Rewrite all of the entries with "collectors" replaced by "collected by" throughout and every other line left unchanged. Leave out the pictures.

— BEGIN DATA ROWS —

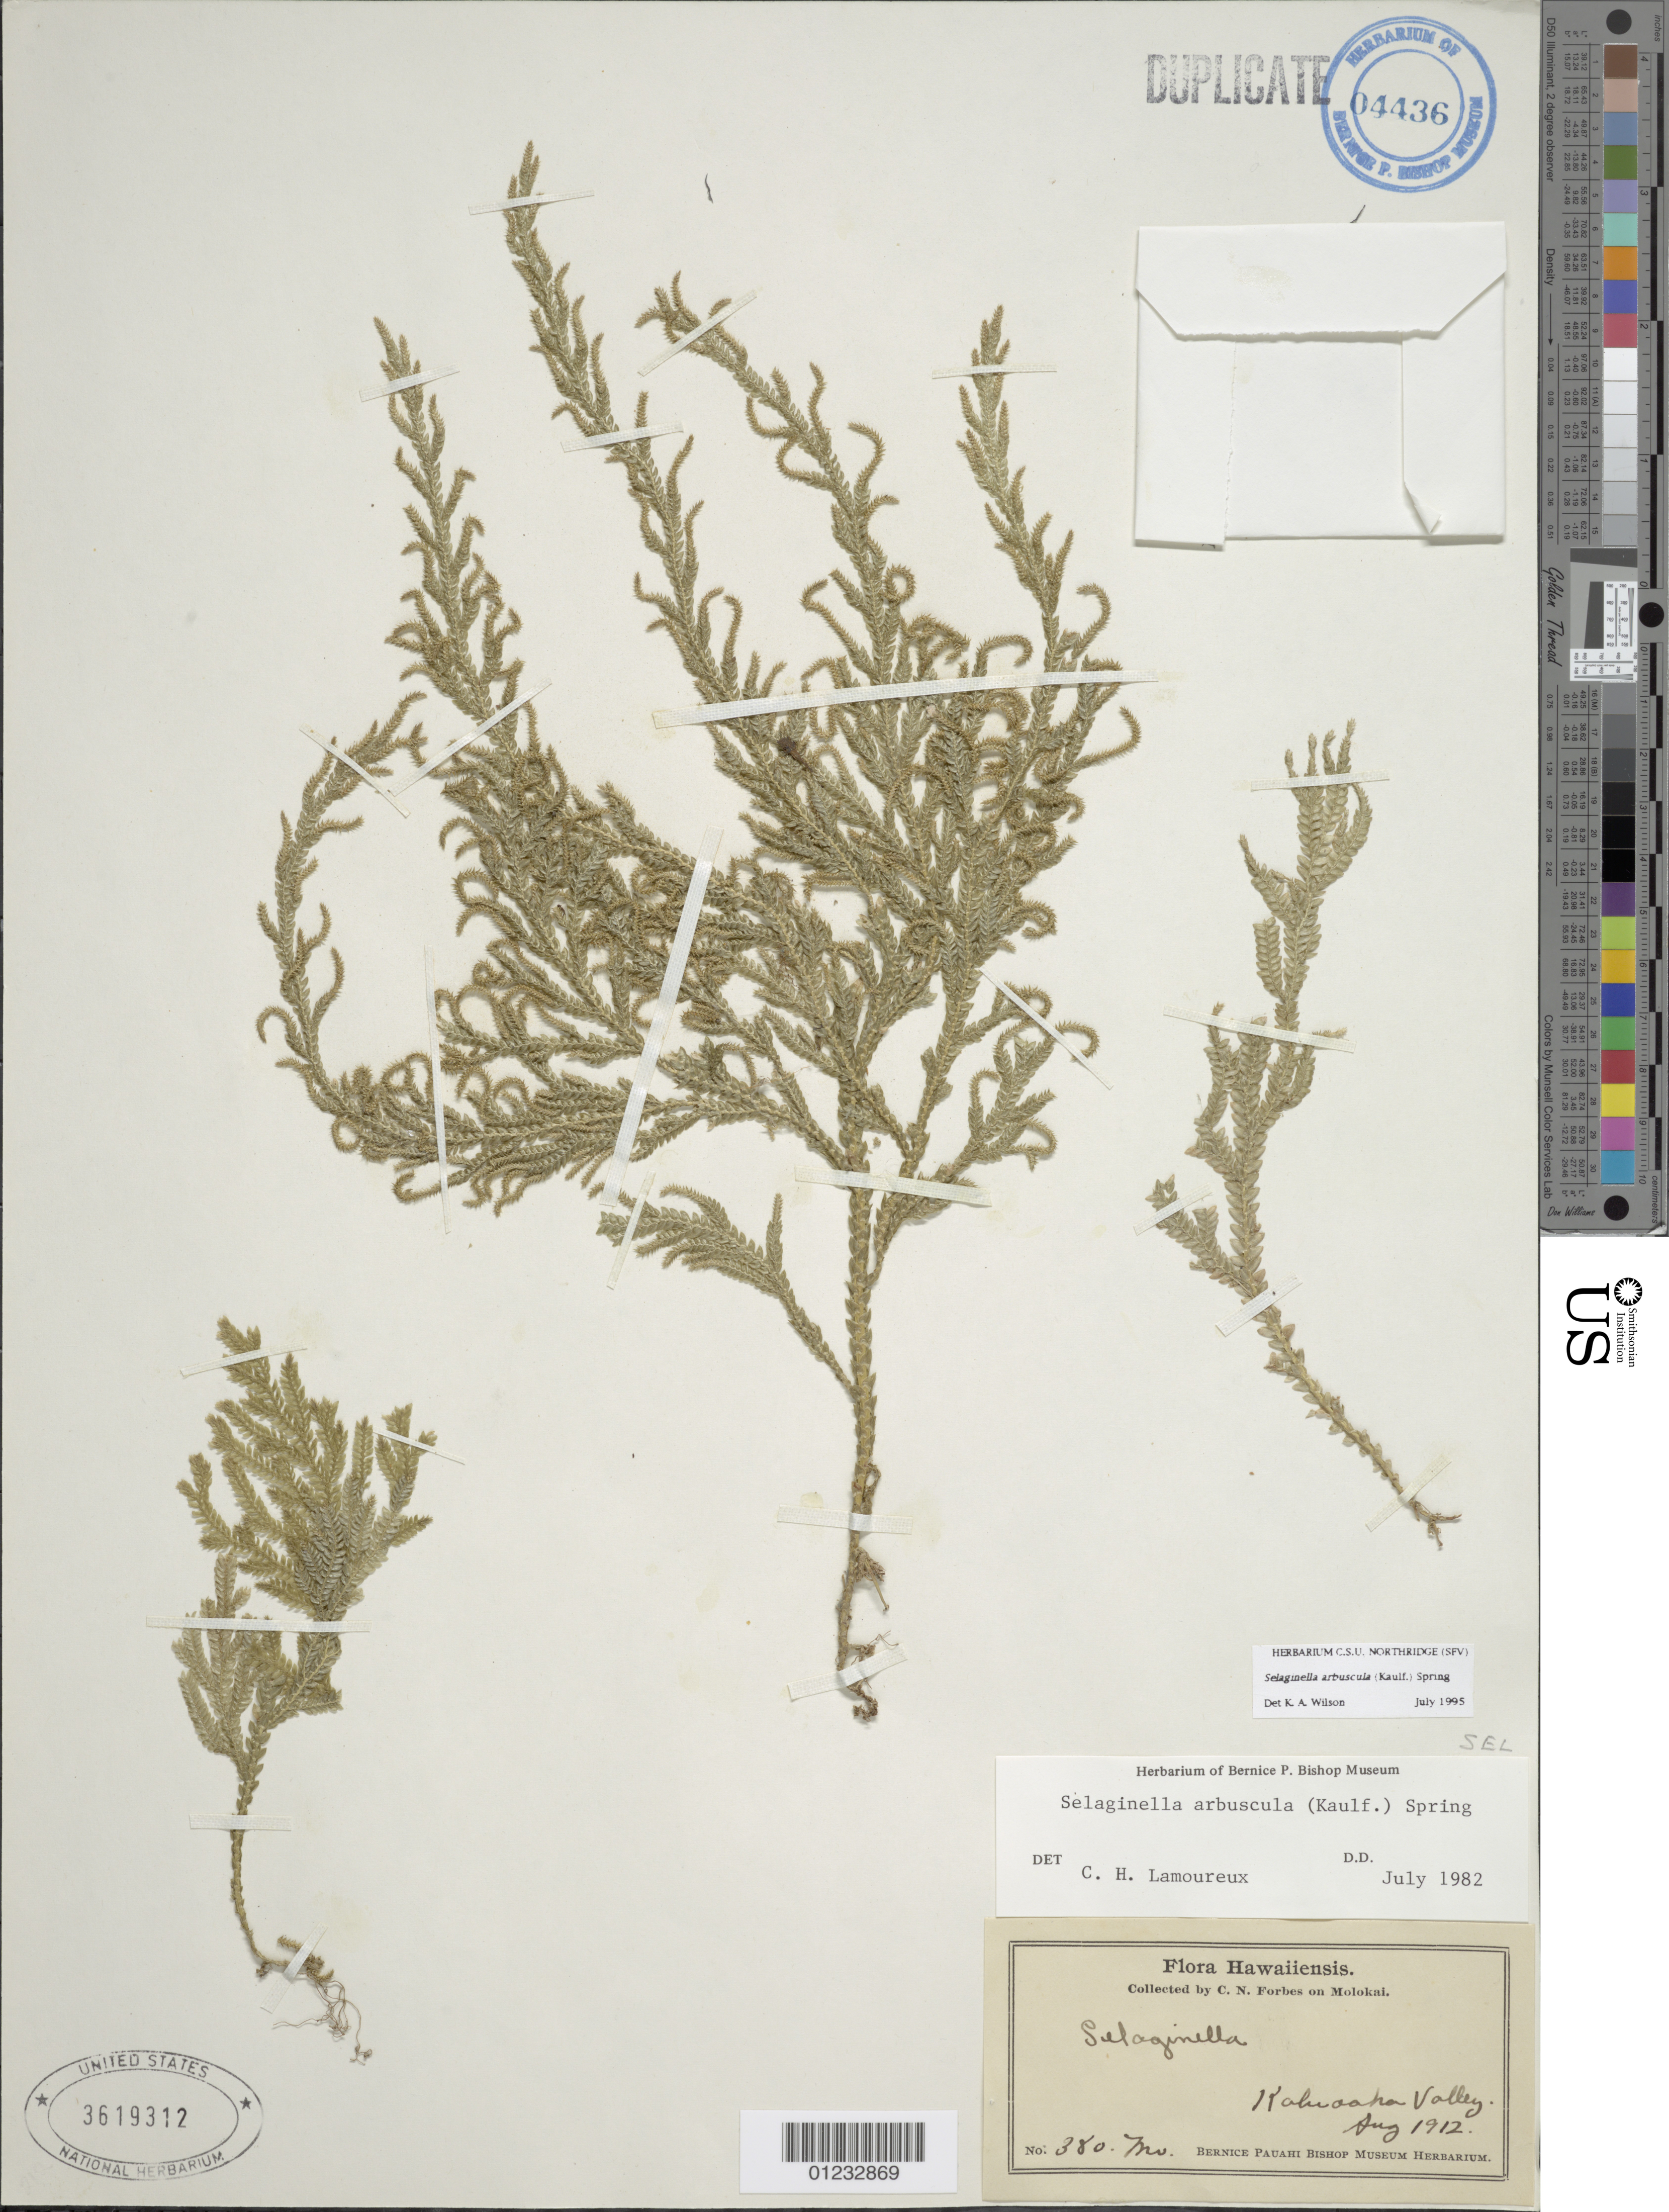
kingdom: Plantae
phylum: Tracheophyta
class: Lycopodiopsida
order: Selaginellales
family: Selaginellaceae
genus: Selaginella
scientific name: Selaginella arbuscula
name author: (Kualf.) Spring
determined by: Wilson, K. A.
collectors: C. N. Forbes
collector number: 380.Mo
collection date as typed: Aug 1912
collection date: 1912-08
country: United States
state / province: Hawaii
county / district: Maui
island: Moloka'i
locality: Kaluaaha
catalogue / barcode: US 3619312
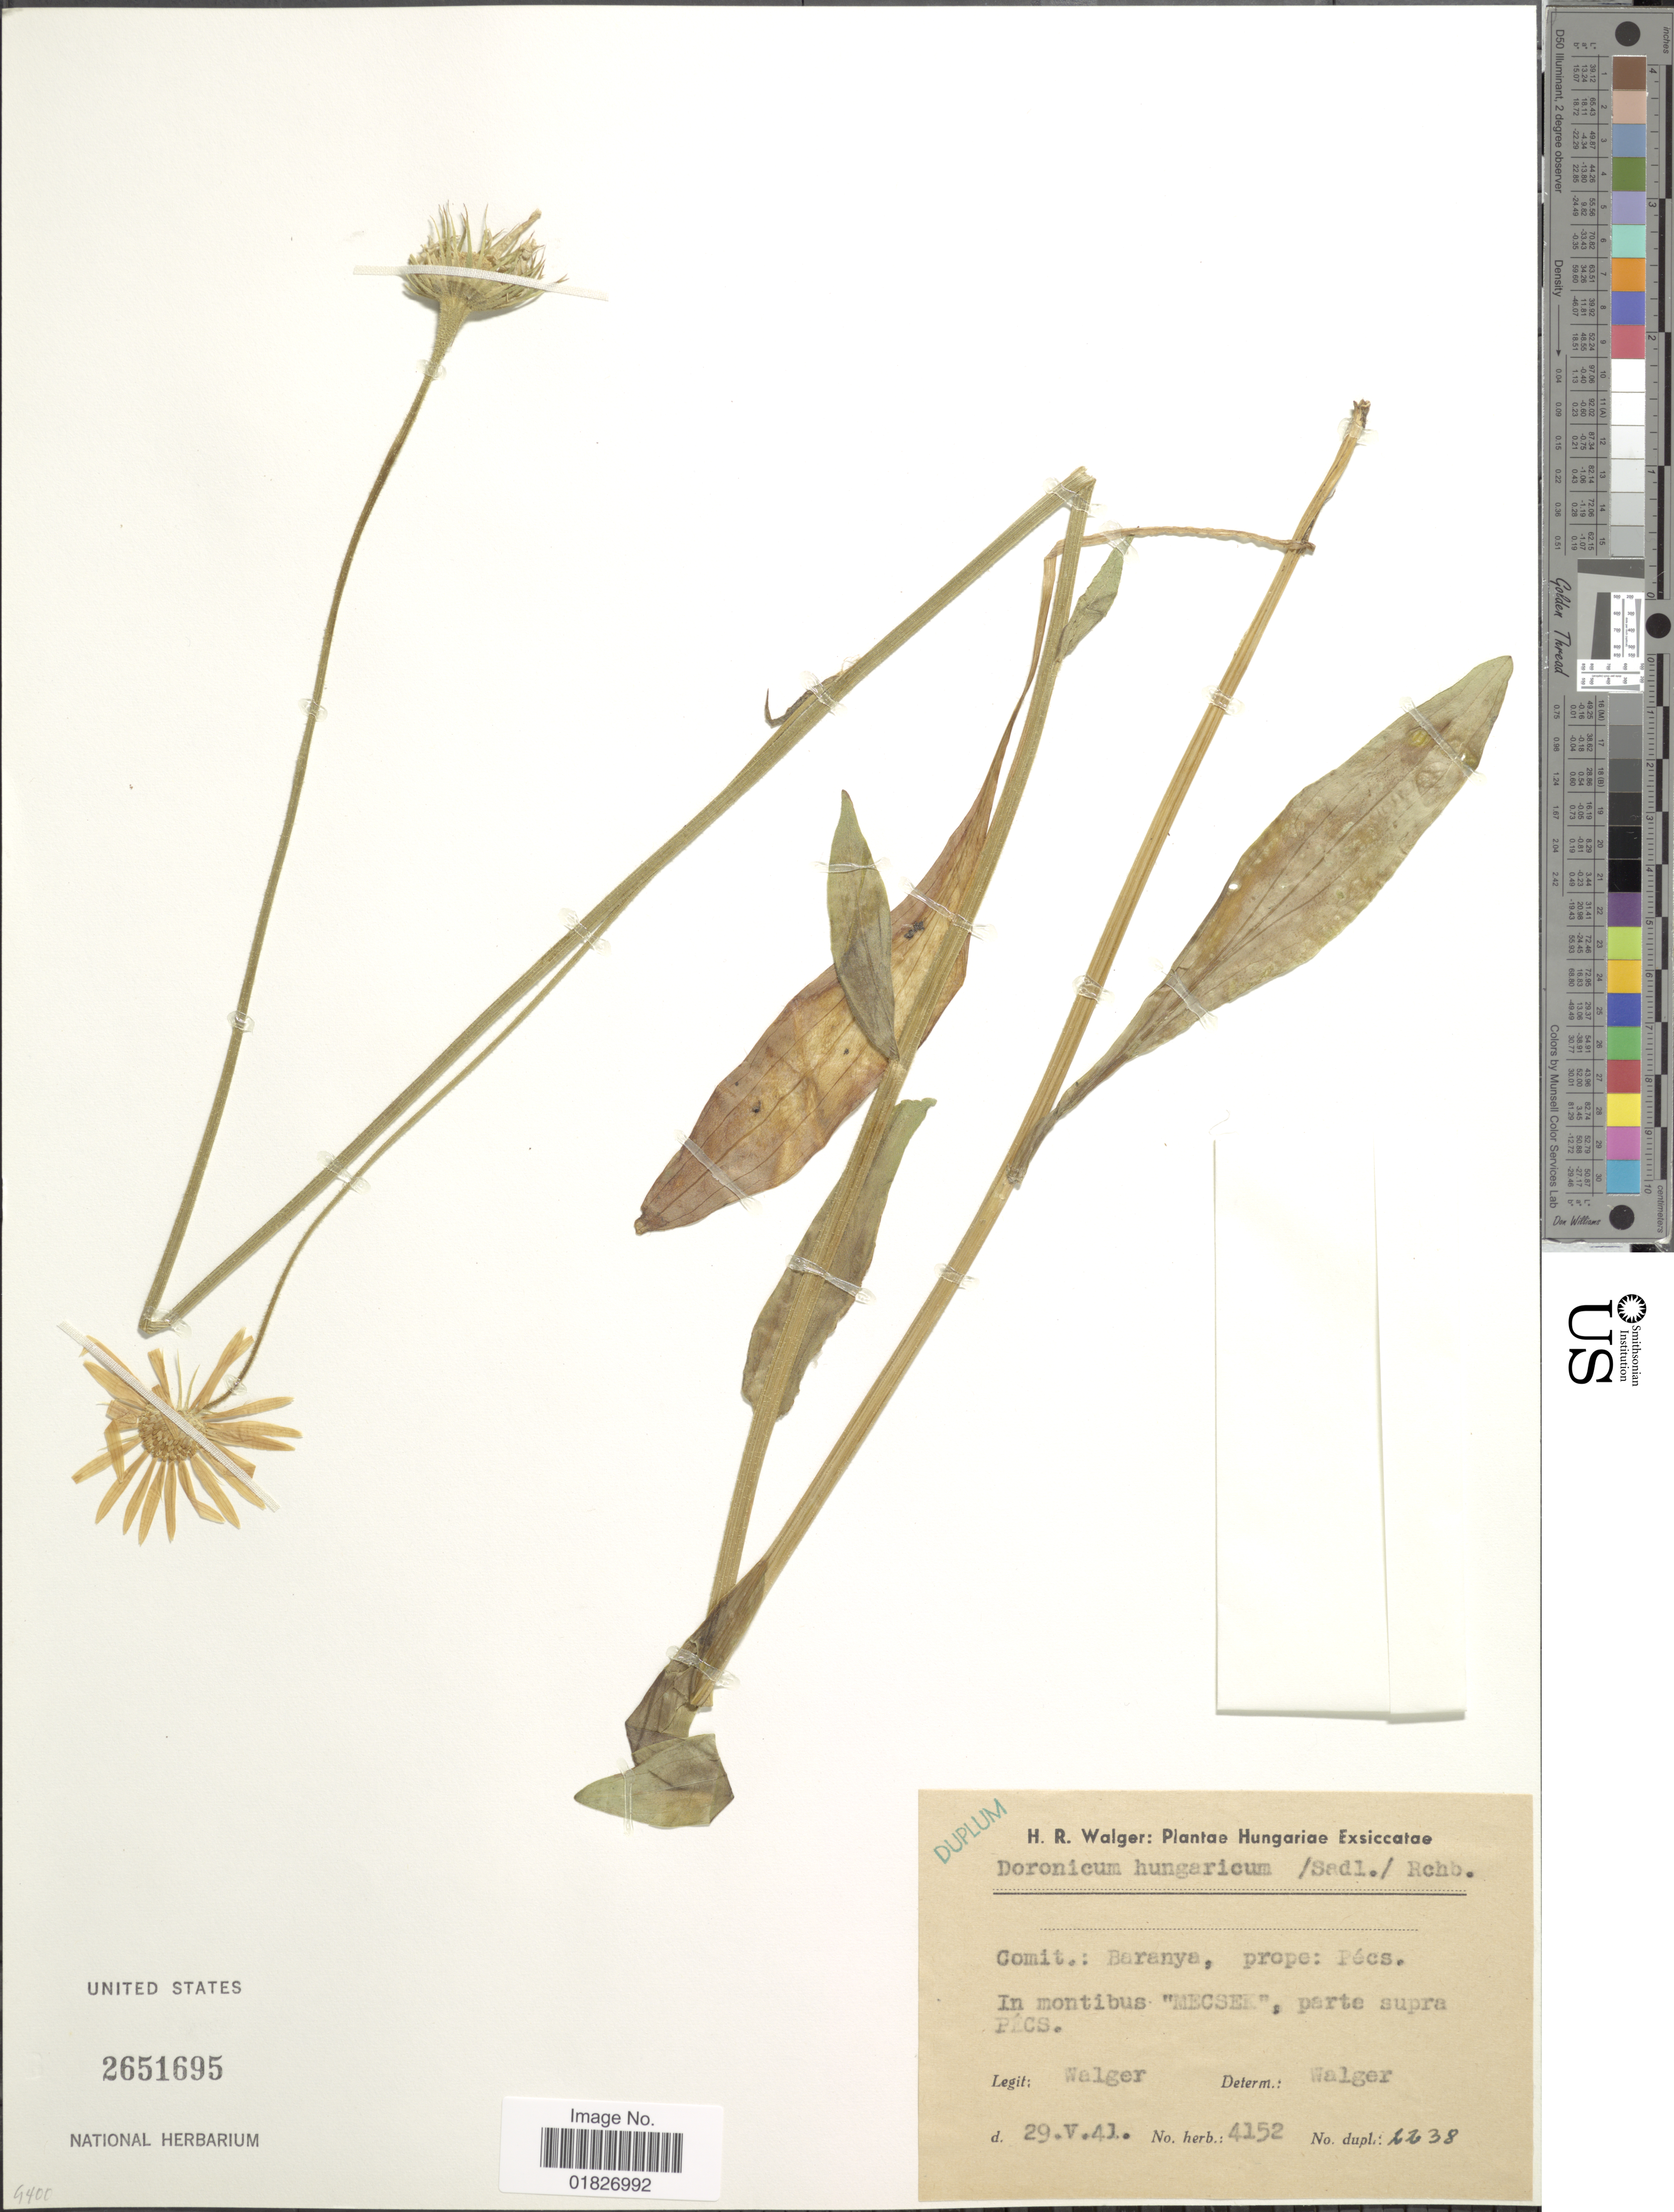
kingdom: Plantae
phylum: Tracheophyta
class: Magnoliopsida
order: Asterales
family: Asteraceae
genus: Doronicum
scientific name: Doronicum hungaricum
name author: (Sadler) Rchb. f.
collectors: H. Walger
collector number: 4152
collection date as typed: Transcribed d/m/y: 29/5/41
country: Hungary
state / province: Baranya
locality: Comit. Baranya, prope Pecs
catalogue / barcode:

— END DATA ROWS —

▸ WORKED ANSWER
kingdom: Plantae
phylum: Tracheophyta
class: Lycopodiopsida
order: Selaginellales
family: Selaginellaceae
genus: Selaginella
scientific name: Selaginella arbuscula
name author: (Kualf.) Spring
determined by: Wilson, K. A.
collected by: C. N. Forbes
collector number: 380.Mo
collection date as typed: Aug 1912
collection date: 1912-08
country: United States
state / province: Hawaii
county / district: Maui
island: Moloka'i
locality: Kaluaaha
catalogue / barcode: US 3619312
kingdom: Plantae
phylum: Tracheophyta
class: Magnoliopsida
order: Asterales
family: Asteraceae
genus: Doronicum
scientific name: Doronicum hungaricum
name author: (Sadler) Rchb. f.
collected by: H. Walger
collector number: 4152
collection date as typed: Transcribed d/m/y: 29/5/41
country: Hungary
state / province: Baranya
locality: Comit. Baranya, prope Pecs
catalogue / barcode:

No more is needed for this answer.